Usually these attempts to care for our wounded feelings are externally focused. Anything or anybody outside of our inner self is the target. We might think, ‘if only I could get THIS, then I would feel better’. THIS could be a new wall color in our bedroom or a specific promise from a lover or a certain pay grade at work or...anything else outside of your own heart that you want. THIS might also include payback to someone who rejected or betrayed or disappointed us. If somebody else changes or something else changes...I would get relief—if only for a while.
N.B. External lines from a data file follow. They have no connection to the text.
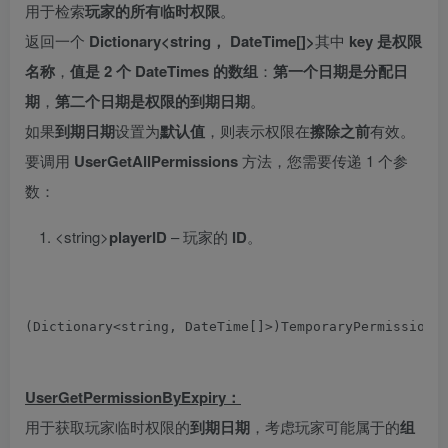
用于检索
玩家
的所有临时权限
。
返回一个
Dictionary<string， DateTime[]>
其中
key 是权限
名称
，
值是 2 个 DateTimes 的数组
：
第一个日期是分配日
期
，
第二个日期是权限的到期日期
。
如果
到期日期
设置为
默认值
，则表示权限在
擦除之前
有效。
要调用
UserGetAllPermissions
方法，您需要传递 1 个参
数：
<string>
playerID
– 玩家的
ID
。
(
Dictionary
<
string
,
DateTime
[]>)
TemporaryPermissions
UserGetPermissionByExpiry：
用于获取玩家临时权限的
到期日期
，考虑玩家可能属于的
组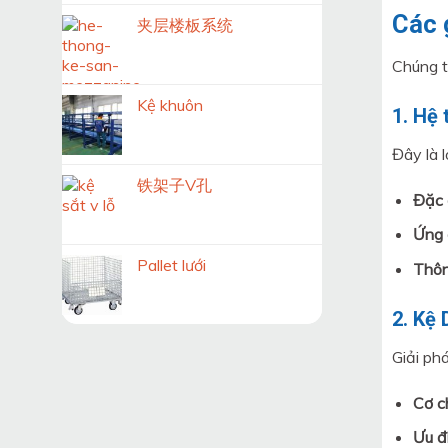
Các 
夹层楼板系统
Chúng t
Kệ khuôn
1. Hệ 
Đây là 
铁架子V孔
Đặc 
Ứng 
Pallet lưới
Thôn
2. Kệ 
Giải ph
Cơ c
Ưu đ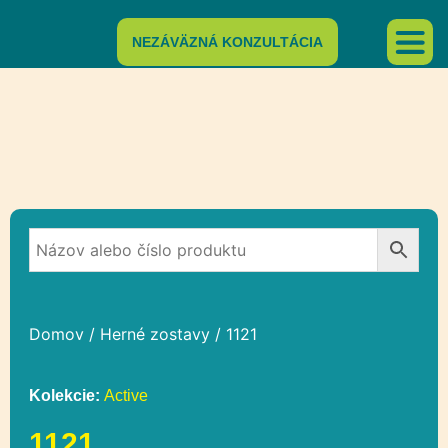
NEZÁVÄZNÁ KONZULTÁCIA
Domov
/
Herné zostavy
/ 1121
Kolekcie:
Active
1121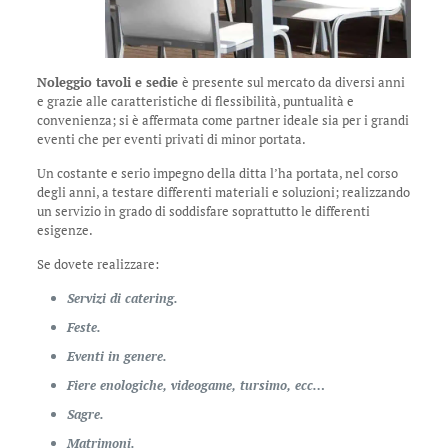
Noleggio tavoli e sedie
è presente sul mercato da diversi anni
e grazie alle caratteristiche di flessibilità, puntualità e
convenienza; si è affermata come partner ideale sia per i grandi
eventi che per eventi privati di minor portata.
Un costante e serio impegno della ditta l’ha portata, nel corso
degli anni, a testare differenti materiali e soluzioni; realizzando
un servizio in grado di soddisfare soprattutto le differenti
esigenze.
Se dovete realizzare:
Servizi di catering.
Feste.
Eventi in genere.
Fiere enologiche, videogame, tursimo, ecc…
Sagre.
Matrimoni.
People who use porn as a way to find relief from stress or anger are dysfunctionally caring for themselves. A betrayed spouse who obsesses on catching his partner cheating believes he will feel better if he can monitor every phone call and social interaction his wife has and prevent another cheating moment. The belief that if I can show enough rage, scream loud enough or shame completely enough, I can prevent any type of behavior that could hurt me.
Here is the rub: dysfunctional self-care repeats itself. Ask anyone who uses porn or smokes weed or some other life-controlling behavior how they feel soon after his or her latest use and the common answer is ashamed, embarrassed, fearful or worthless. Those specific feelings: shame, embarrassment, fear or worthlessness are among our most painful feelings. Do you see how externalizing our self-care dysfunctionally perpetuates itself? If you use your acting out behavior as a way to soothe your difficult feelings and it leads to more painful feelings, you are very likely to be right back at it again in order to find relief from more pain not less pain.
Was it Einstein who said, 'doing the same thing over and over again while expecting a different outcome is insanity’? Maybe we all have a little crazy in us but trying to soothe our hurt or fear, etc. by doing something that leads to more feelings that need more care really is crazy—we are all strugglers in some way. I also realize the short-term relief that comes from our acting out brings us back to it. It is rather addicting for sure!
Because it is so addicting, it’s really difficult to simply stop on our own. Find some key relationships that can encourage, speak truth, support and/or just be present with you without judging in your struggle. My faith in Jesus and important truth-tellers in my life have provided me many of these. A skilled counselor can help, a wise mentor, Pastor or healthier family member can as well. Reach out! There are people and resources who are equipped to help with such a struggle.